И все же, отвечая ему, Габриэла снова почувствовала себя девятилетней.
– Папа?..
– Где ты? – спросил Джон с еще большей тревогой.
– Здесь, в Нью-Йорке. Я только что узнала твой номер – все это время я думала, что ты живешь в Бостоне.
– Я переехал обратно лет двенадцать назад, – ровным голосом объяснил Джон, и Габриэла снова задумалась о том, что он сейчас чувствует. Быть может, то же, что и она, решила наконец Габриэла. В ее представлении, во всяком случае, иначе и быть не могло.
– Мама оставила меня в монастыре, когда мне было десять, – выпалила Габриэла, горя желанием объяснить ему, где она была и почему он не мог ее найти. Это было совершенно детское наивное желание, но ничего с собой поделать она не могла.
– Я знаю, – ответил он все тем же ровным механическим голосом, из которого были тщательно изгнаны любые намеки на владевшие им чувства, и Габриэле показалось, что, за исключением первых двух фраз, их дальнейший разговор пройдет в том же ключе. – Она написала мне из Сан-Франциско.
– Когда?

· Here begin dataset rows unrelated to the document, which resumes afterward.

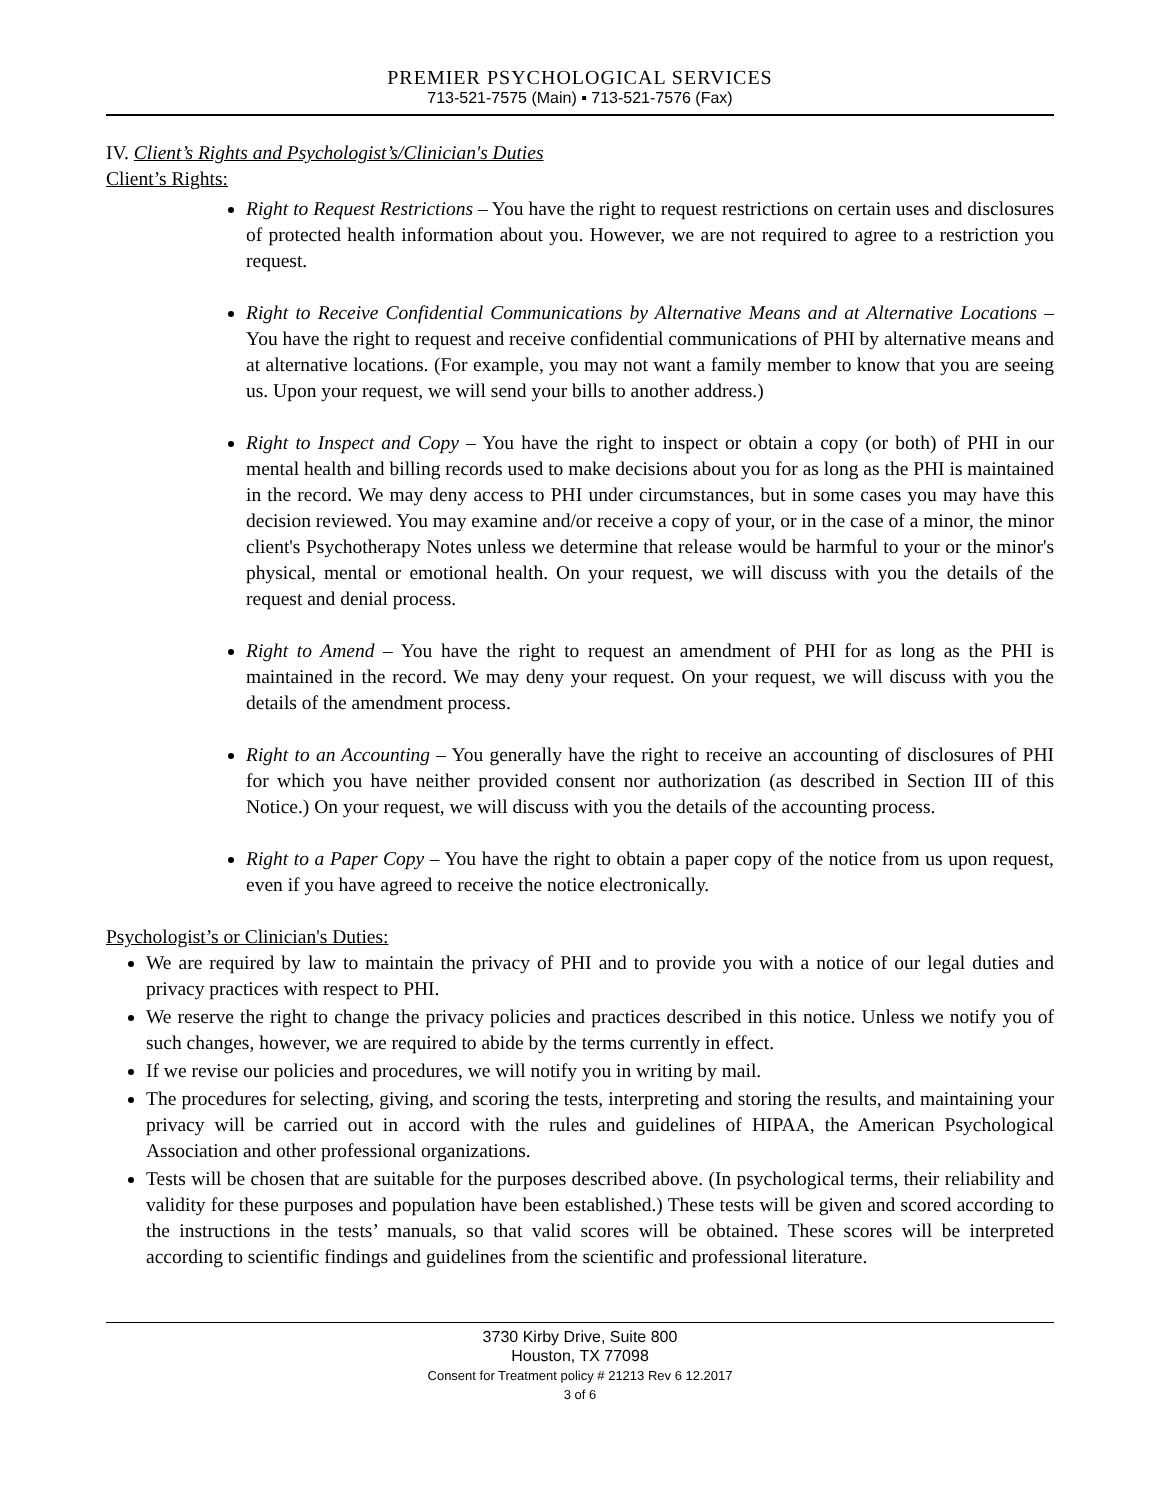PREMIER PSYCHOLOGICAL SERVICES
713-521-7575 (Main) ▪ 713-521-7576 (Fax)
IV. Client’s Rights and Psychologist’s/Clinician's Duties
Client’s Rights:
Right to Request Restrictions – You have the right to request restrictions on certain uses and disclosures of protected health information about you. However, we are not required to agree to a restriction you request.
Right to Receive Confidential Communications by Alternative Means and at Alternative Locations – You have the right to request and receive confidential communications of PHI by alternative means and at alternative locations. (For example, you may not want a family member to know that you are seeing us. Upon your request, we will send your bills to another address.)
Right to Inspect and Copy – You have the right to inspect or obtain a copy (or both) of PHI in our mental health and billing records used to make decisions about you for as long as the PHI is maintained in the record. We may deny access to PHI under circumstances, but in some cases you may have this decision reviewed. You may examine and/or receive a copy of your, or in the case of a minor, the minor client's Psychotherapy Notes unless we determine that release would be harmful to your or the minor's physical, mental or emotional health. On your request, we will discuss with you the details of the request and denial process.
Right to Amend – You have the right to request an amendment of PHI for as long as the PHI is maintained in the record. We may deny your request. On your request, we will discuss with you the details of the amendment process.
Right to an Accounting – You generally have the right to receive an accounting of disclosures of PHI for which you have neither provided consent nor authorization (as described in Section III of this Notice.) On your request, we will discuss with you the details of the accounting process.
Right to a Paper Copy – You have the right to obtain a paper copy of the notice from us upon request, even if you have agreed to receive the notice electronically.
Psychologist’s or Clinician's Duties:
We are required by law to maintain the privacy of PHI and to provide you with a notice of our legal duties and privacy practices with respect to PHI.
We reserve the right to change the privacy policies and practices described in this notice. Unless we notify you of such changes, however, we are required to abide by the terms currently in effect.
If we revise our policies and procedures, we will notify you in writing by mail.
The procedures for selecting, giving, and scoring the tests, interpreting and storing the results, and maintaining your privacy will be carried out in accord with the rules and guidelines of HIPAA, the American Psychological Association and other professional organizations.
Tests will be chosen that are suitable for the purposes described above. (In psychological terms, their reliability and validity for these purposes and population have been established.) These tests will be given and scored according to the instructions in the tests’ manuals, so that valid scores will be obtained. These scores will be interpreted according to scientific findings and guidelines from the scientific and professional literature.
3730 Kirby Drive, Suite 800
Houston, TX 77098
Consent for Treatment policy # 21213 Rev 6 12.2017
3 of 6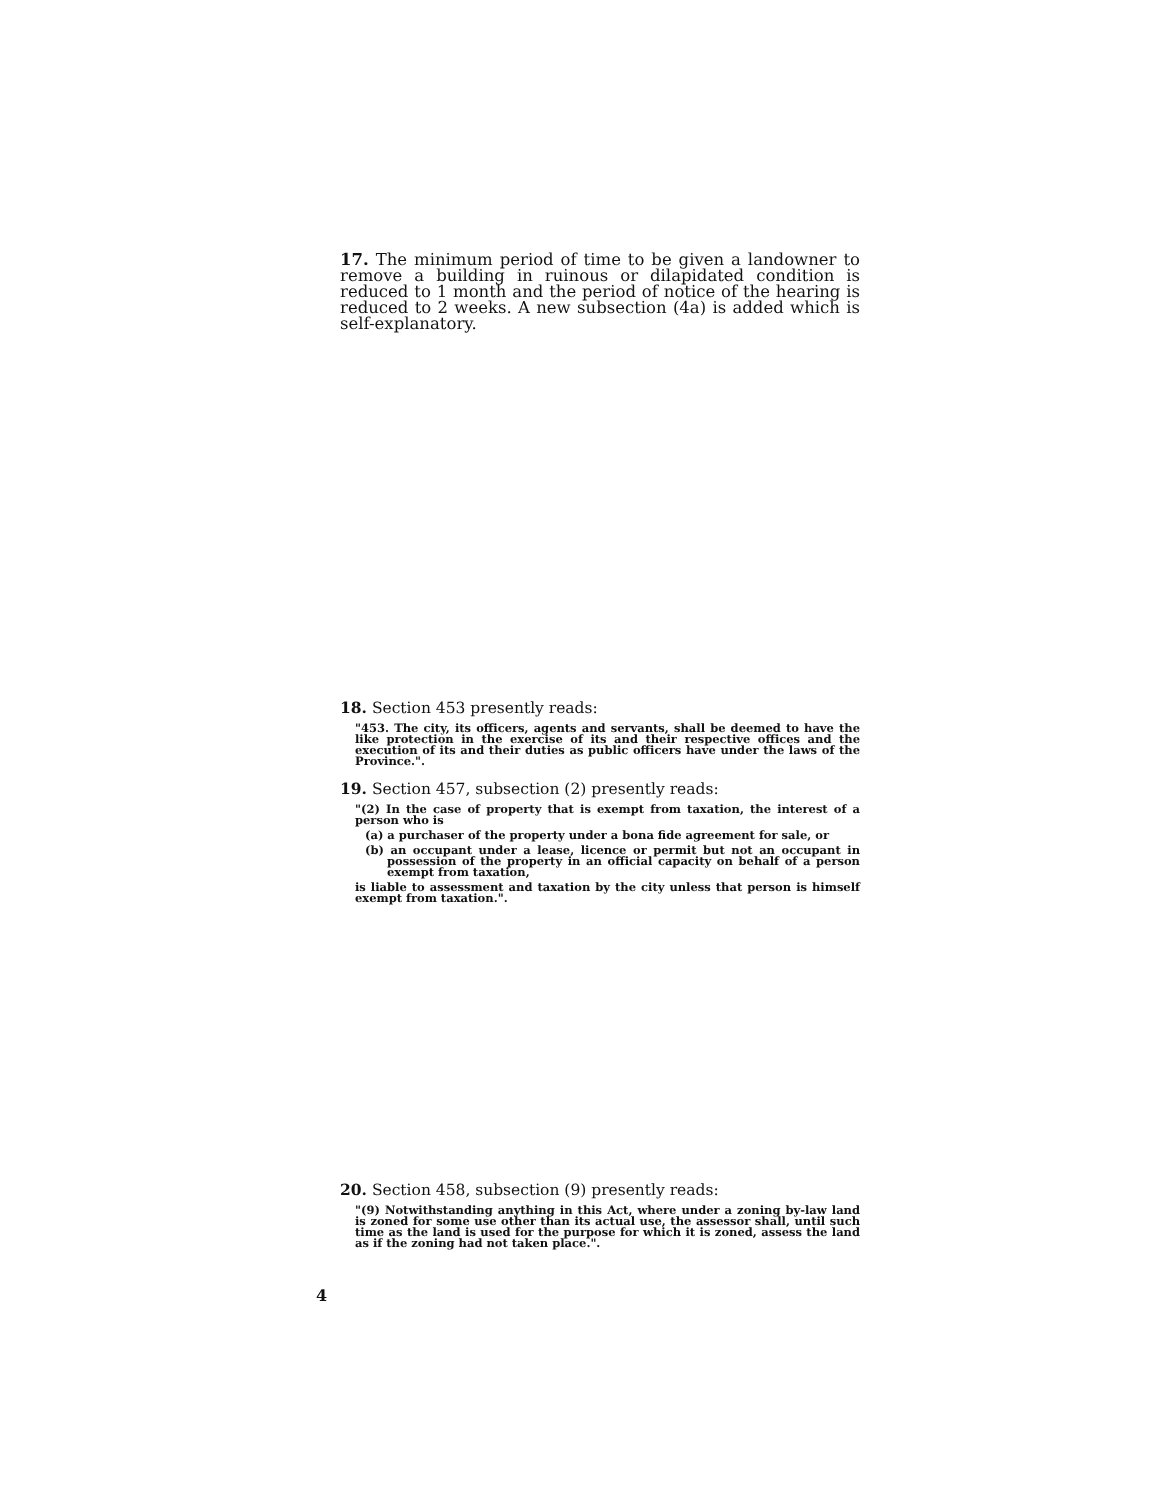17. The minimum period of time to be given a landowner to remove a building in ruinous or dilapidated condition is reduced to 1 month and the period of notice of the hearing is reduced to 2 weeks. A new subsection (4a) is added which is self-explanatory.
18. Section 453 presently reads:
"453. The city, its officers, agents and servants, shall be deemed to have the like protection in the exercise of its and their respective offices and the execution of its and their duties as public officers have under the laws of the Province.".
19. Section 457, subsection (2) presently reads:
"(2) In the case of property that is exempt from taxation, the interest of a person who is
(a) a purchaser of the property under a bona fide agreement for sale, or
(b) an occupant under a lease, licence or permit but not an occupant in possession of the property in an official capacity on behalf of a person exempt from taxation,
is liable to assessment and taxation by the city unless that person is himself exempt from taxation.".
20. Section 458, subsection (9) presently reads:
"(9) Notwithstanding anything in this Act, where under a zoning by-law land is zoned for some use other than its actual use, the assessor shall, until such time as the land is used for the purpose for which it is zoned, assess the land as if the zoning had not taken place.".
4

Когда она тебе написала?
Теперь пришел черед Габриэлы удивляться. Значит, он все знал? Тогда почему он не позвонил, не зашел, чтобы хотя бы повидаться с ней? Что ему помешало?
– Она написала мне сразу после развода, – ответил Джон. – С тех пор я ничего о ней не слышал. Я даже не знаю, вышла ли она второй раз замуж, как собиралась.
– Так ты знал? Знал все эти тринадцать лет? – потрясенно спросила она, но отец не ответил. Вместо этого он сказал:
– Жизнь не стоит на месте, Габриэла. Меняются времена, меняются люди, обстоятельства. Мне тогда было очень тяжело…
Он что, ждал от нее сочувствия или понимания? Габриэла знала только одно: как бы тяжело ни пришлось Джону Харрисону пятнадцать лет назад, его дочери было еще тяжелее. Гораздо тяжелее, чем он знал, чем хотел знать. В этом отношении Джон, похоже, нисколько не переменился.
– Когда мы сможем увидеться? – спросила она напрямик.
– Я… – Джон не ожидал такой просьбы и решил, что Габриэла хочет попросить денег. Между тем его карьера в банке не была блестящей – за все эти годы он так и не сумел пробиться наверх.
– Ты уверена, что это необходимо? – спросил он, и в его голосе снова прозвучала настороженность.
– Мне бы очень этого хотелось, – ответила Габриэла, начиная нервничать. Отец, похоже, не очень обрадовался ее звонку. – Можно, я приеду сегодня? – Воспоминания детства были все еще сильны в ней, и сейчас она снова чувствовала себя девятилетней просто от того, что слышала его голос. Габриэла почти забыла о том, что ей уже исполнилось двадцать четыре года и что она давно стала взрослой.